Quand au système bureaucratique et aux procédés kafkaïens mis en place par l’administration publique et décrits minutieusement, ils n’ont rien d’exagéré. Le film ne fait ici que rendre compte avec justesse des objectifs concrets et inavoués de ces fonctionnements : exclure des allocations les bénéficiaires, quand il ne s’agit pas aussi de les décourager de les solliciter.

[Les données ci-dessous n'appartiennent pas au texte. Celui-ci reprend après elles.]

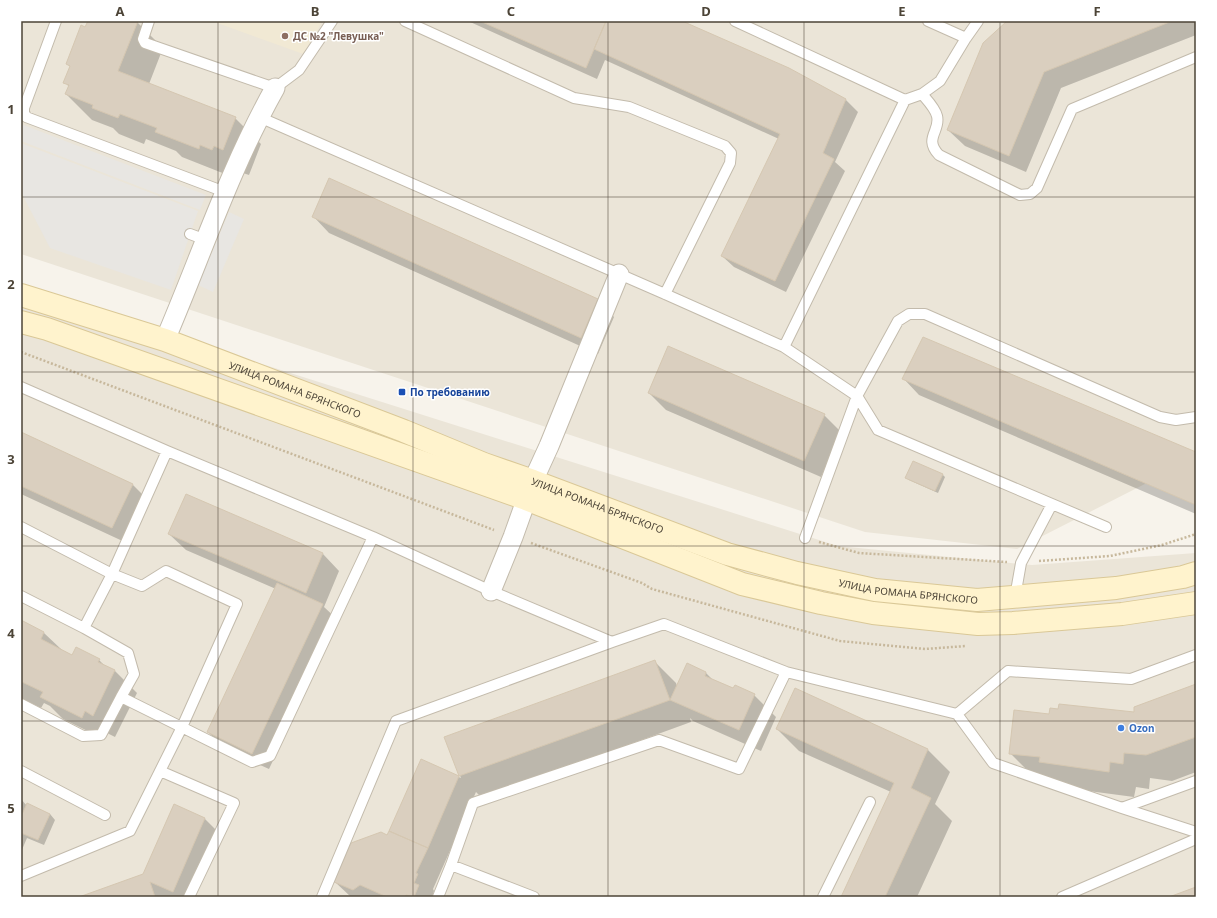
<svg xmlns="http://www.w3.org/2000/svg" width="1217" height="918" viewBox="0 0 1217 918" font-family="'Noto Sans',sans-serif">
	<rect width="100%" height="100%" fill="#f7f3eb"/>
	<!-- residential -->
	<path fill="#ebe5d8" d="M 21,21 L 1196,21 L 1196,458 L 1017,549 L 865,532 L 21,254 Z
		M 21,288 L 838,546 L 1032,565 L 1196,553 L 1196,897 L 21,897 Z"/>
	<!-- education -->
	<path fill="#f1e9d4" d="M 212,21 L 322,21 L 306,55 Z"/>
	<!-- parking -->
	<path fill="#e8e6e2" d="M 21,124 L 206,195 L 200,210 L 21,141 Z
		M 21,143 L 198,211 L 171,290 L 50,248 L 21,192 Z
		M 229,212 L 244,219 L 213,292 L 198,285 Z"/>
	<!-- shadow -->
	<path fill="#0003" d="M 89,21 L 137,22 L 163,48 L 149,84 L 235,118 L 261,144 L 249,175 L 240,172 L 225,174 L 182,157 L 176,151 L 146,139 L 144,144 L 119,134 L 113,128 L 92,120 L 66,94 L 69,87 L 65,82 L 71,67 L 67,64 Z
		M 468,21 L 679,21 L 789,69 L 846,100 L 858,112 L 835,162 L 845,171 L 786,292 L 734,267 L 722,256 L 779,139 L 605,60 L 597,79 Z
		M 1009,21 L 1196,21 L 1196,35 L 1061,88 L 1026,172 L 965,146 L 948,130 Z
		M 329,180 L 598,300 L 614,317 L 598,354 L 329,233 L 313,216 Z
		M 903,378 L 1196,453 L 1196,514 L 919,395 Z
		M 649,393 L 824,415 L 841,432 L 821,477 L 666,410 Z
		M 21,433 L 132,484 L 149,501 L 129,544 L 21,494 Z
		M 942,474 L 945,477 L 938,493 L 909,480 L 907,478 Z
		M 186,495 L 323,554 L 339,571 L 324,607 L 339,621 L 269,769 L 225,749 L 208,732 L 276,589 L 186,550 L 169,534 Z
		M 21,621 L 44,633 L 62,650 L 73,656 L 99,660 L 107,668 L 115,671 L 137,693 L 115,737 L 107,733 L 104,739 L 63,719 L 50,706 L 44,703 L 41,708 L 21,698 Z
		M 654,661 L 676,683 L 677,686 L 706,673 L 713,680 L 734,689 L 754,695 L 776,717 L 761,751 L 693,721 L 690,718 L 691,722 L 482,798 L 476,792 L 433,889 L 434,891 L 432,897 L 351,897 L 335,882 L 387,836 L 421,761 L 461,778 L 445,738 Z
		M 1196,685 L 1196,772 L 1172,781 L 1150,778 L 1149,789 L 1136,787 L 1134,797 L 1066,788 L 1036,779 L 1010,753 L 1050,716 L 1134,713 Z
		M 795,690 L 928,750 L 950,772 L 935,804 L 952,821 L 917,897 L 842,897 L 891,792 L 799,751 L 777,729 Z
		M 21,799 L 27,806 L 50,814 L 55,820 L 44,845 L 27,838 L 21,852 Z
		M 174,805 L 205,819 L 221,835 L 194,897 L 81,897 L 144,875 Z"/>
	<!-- building -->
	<path fill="#dacfbf" stroke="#d5c7b1" d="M 88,21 L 138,21 L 118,71 L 236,117 L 223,150 L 214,146 L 212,150 L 200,145 L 199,149 L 155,132 L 157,128 L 120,114 L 118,118 L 92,108 L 93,105 L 65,94 L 69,85 L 63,83 L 70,66 L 66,64 L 81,25 L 85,27 Z
		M 480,21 L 606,21 L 586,68 Z
		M 606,21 L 682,21 L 789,68 L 846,99 L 823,153 L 834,159 L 775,281 L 721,256 L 780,134 L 594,49 Z
		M 1007,21 L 1172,21 L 1044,72 L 1009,156 L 947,130 L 983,43 Z
		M 329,178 L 598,299 L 581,338 L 312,217 Z
		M 923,337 L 1196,452 L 1196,505 L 902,379 Z
		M 668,346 L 825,414 L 804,461 L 648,393 Z
		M 21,432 L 133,484 L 112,528 L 21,486 Z
		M 913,461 L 943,474 L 935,491 L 905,478 Z
		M 186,494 L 323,553 L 306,593 L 168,534 Z
		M 277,583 L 323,604 L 252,754 L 207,732 Z
		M 21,620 L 44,632 L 41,639 L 72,655 L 76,647 L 100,659 L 98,662 L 115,670 L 93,716 L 85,711 L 82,718 L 40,697 L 43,692 L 22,682 L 21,684 Z
		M 655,660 L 670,700 L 459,776 L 444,737 Z
		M 687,663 L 706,672 L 705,676 L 733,688 L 735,685 L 755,694 L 739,730 L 670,700 Z
		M 1196,684 L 1196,737 L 1146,755 L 1124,753 L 1123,764 L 1110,762 L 1109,772 L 1039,762 L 1040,757 L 1009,754 L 1014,710 L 1049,714 L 1050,708 L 1058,709 L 1059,704 L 1134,712 L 1134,707 Z
		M 795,688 L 928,749 L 911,788 L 931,798 L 885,897 L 841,897 L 894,783 L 776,729 Z
		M 421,759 L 459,776 L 428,848 L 389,831 Z
		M 27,803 L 50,814 L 38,840 L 21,833 L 21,817 Z
		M 174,804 L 205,818 L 173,892 L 150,882 L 155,897 L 79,897 L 143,874 Z
		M 389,831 L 428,848 L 416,873 L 418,874 L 414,883 L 419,885 L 414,897 L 406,895 L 405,897 L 387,897 L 360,885 L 353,890 L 334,882 L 351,843 L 381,832 L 387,835 Z
		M 1196,887 L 1196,897 L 1169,897 Z"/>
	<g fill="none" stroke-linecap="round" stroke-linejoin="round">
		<defs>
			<path id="lane" d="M 56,21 L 24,108 L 24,112 L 26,117 L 225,192
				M 149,21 L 143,39 L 145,43 L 275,88 L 299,70 L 332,21
				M 405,21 L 574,98 L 629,107 L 725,146 L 731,153 L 730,163 L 665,294
				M 735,21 L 905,100 L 922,94 L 940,81 L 966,38 L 978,21
				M 928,21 L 966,38
				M 922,94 C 927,100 935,108 937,116 C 941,131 923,138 939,155 L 1020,195 L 1030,194 L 1037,188 L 1072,109 L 1196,57
				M 905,100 L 784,347 L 857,396 L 878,430 L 1106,527
				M 259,117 L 665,294 L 784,347
				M 190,234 L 206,240
				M 21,387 L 167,451 L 373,537 L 491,591 L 612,642 L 664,624 L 786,672 L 957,714 L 993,763 L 1122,808 L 1196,832
				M 21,527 L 112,574 L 142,586 L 166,571 L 237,604 L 182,727 L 130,831 L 21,876
				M 805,538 L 857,396 L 898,321 L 909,314 L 925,314 L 1160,417 L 1176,420 L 1196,417
				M 21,596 L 84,628 L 128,653 L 134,674 L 121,697 L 252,762 L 270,756 L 373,537
				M 1015,597 L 1021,563 L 1052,504
				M 84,628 L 112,574 L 167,451
				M 21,704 L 83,736 L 101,735 L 121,697
				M 957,714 L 1008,671 L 1131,679 L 1196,655
				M 21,771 L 105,815
				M 160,771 L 234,803 L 189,897
				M 1122,808 L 1196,781
				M 451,865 L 534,897
				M 322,897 L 396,721 L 612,642
				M 438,897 L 451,865 L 473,803 L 659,740 L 739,769 L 786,672
				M 823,897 L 870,802
				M 1062,897 L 1196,839"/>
			<path id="street" d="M 165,340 C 201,256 230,168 275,88
				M 491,591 L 513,537 L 533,481 L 549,446 L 619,274"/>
			<g id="secondary">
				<path id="s1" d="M 21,295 L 165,340 L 404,431 L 484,464 L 533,481 L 727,554 L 797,573 L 875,590 L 977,600 L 1116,588 L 1183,577 L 1196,573"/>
				<path d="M 21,322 L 47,329 L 526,499 L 742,584 L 821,603 L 873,613 L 978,624 L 1013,623 L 1122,614 L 1196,603"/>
			</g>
		</defs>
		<!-- lane casing -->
		<use href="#lane" stroke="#c3bbac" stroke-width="12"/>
		<!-- street casing -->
		<use href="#street" stroke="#c3bbac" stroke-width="21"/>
		<!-- secondary casing -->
		<use href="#secondary" stroke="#dac897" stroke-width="24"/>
		<!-- path -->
		<path stroke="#c7b89c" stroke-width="2.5" stroke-dasharray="2 2" stroke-linecap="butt" d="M 21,352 L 494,530
			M 819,542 L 859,553 L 1007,562
			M 531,543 L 642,583 L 652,589 L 840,641 L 925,649 L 966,646
			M 1039,561 L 1110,556 L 1162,545 L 1196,534"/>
		<!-- lane -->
		<use href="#lane" stroke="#fff" stroke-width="10"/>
		<!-- street -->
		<use href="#street" stroke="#fff" stroke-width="19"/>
		<!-- secondary -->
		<use href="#secondary" stroke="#fff3cd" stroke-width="22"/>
	</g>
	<!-- grid -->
	<path fill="none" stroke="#4c4437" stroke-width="1" stroke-opacity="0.55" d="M 218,21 L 218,897M 413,21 L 413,897M 608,21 L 608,897M 804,21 L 804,897M 1000,21 L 1000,897M 21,197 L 1196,197M 21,372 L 1196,372M 21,546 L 1196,546M 21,721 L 1196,721"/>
	<!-- markers -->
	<circle fill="#8d6e63" stroke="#fff" stroke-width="1.5" cx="285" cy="36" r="4"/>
	<rect fill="#1a4fb4" stroke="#fff" stroke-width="1.5" x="398" y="388" width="8" height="8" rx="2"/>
	<circle fill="#3f7fe0" stroke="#fff" stroke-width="1.5" cx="1121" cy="728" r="4"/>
	<g text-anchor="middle" stroke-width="3" stroke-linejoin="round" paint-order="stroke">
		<!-- education labels -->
		<g font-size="10" font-weight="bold" fill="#785e54" stroke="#fff" text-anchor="start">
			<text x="293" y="40">ДС №2 "Левушка"</text>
		</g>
		<!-- street labels -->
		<g font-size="10" fill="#4c4437" stroke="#fff">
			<text dy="4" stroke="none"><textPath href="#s1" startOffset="290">УЛИЦА РОМАНА БРЯНСКОГО</textPath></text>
			<text dy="4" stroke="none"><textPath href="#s1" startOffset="614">УЛИЦА РОМАНА БРЯНСКОГО</textPath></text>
			<text dy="4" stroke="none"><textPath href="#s1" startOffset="938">УЛИЦА РОМАНА БРЯНСКОГО</textPath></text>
		</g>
		<!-- transit labels -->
		<g font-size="10" font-weight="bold" fill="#164399" stroke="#fff" text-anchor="start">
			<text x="410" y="396">По требованию</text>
		</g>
		<!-- shop labels -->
		<g font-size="10" font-weight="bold" fill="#366cbe" stroke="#fff" text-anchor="start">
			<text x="1129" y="732">Ozon</text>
		</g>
	</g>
	<!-- border -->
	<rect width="1217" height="918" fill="none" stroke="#ffffff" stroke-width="44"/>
	<rect x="22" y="22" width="1173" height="874" fill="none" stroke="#4c4437" stroke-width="1.5"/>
	<g font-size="13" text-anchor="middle" font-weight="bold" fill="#4c4437">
		<text x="120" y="16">A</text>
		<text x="315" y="16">B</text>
		<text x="511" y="16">C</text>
		<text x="706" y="16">D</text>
		<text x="902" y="16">E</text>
		<text x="1097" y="16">F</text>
		<text x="11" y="114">1</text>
		<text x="11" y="289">2</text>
		<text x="11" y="464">3</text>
		<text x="11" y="638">4</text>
		<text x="11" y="813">5</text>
	</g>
</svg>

Plutôt, alors, que de souligner le misérabilisme de Moi, Daniel Blake, on préfèrera retourner la critique en question : pourquoi Ken Loach conçoit-il aujourd’hui un film moins subtil que nombre de ses précédents ? Pourquoi ce réalisateur britannique connu pour son engagement politique, sa critique du néolibéralisme et dont le réalisme critique a souvent été salué frôle-t-il le manichéisme ?

Plutôt qu’un "abandon" par Loach des ambitions cinématographiques, le naturalisme de Moi, Daniel Blake se révèle une réponse à la dégradation des conditions de vie des plus précaires, soumis à une vulnérabilité grandissante. Face au durcissement des contextes sociaux et politiques, le réalisateur, à son tour, durcit le trait. Quant à la décision du jury du festival de primer ce film, elle souligne, elle, peut-être autant l’attention de ces membres à ce contexte, que la nécessité du cinéma de s’en faire l’écho.

Moi, Daniel Blake, de Ken Loach, avec Dave Johns et Hayley Squires. 99 minutes, sortie le 26 octobre 2016.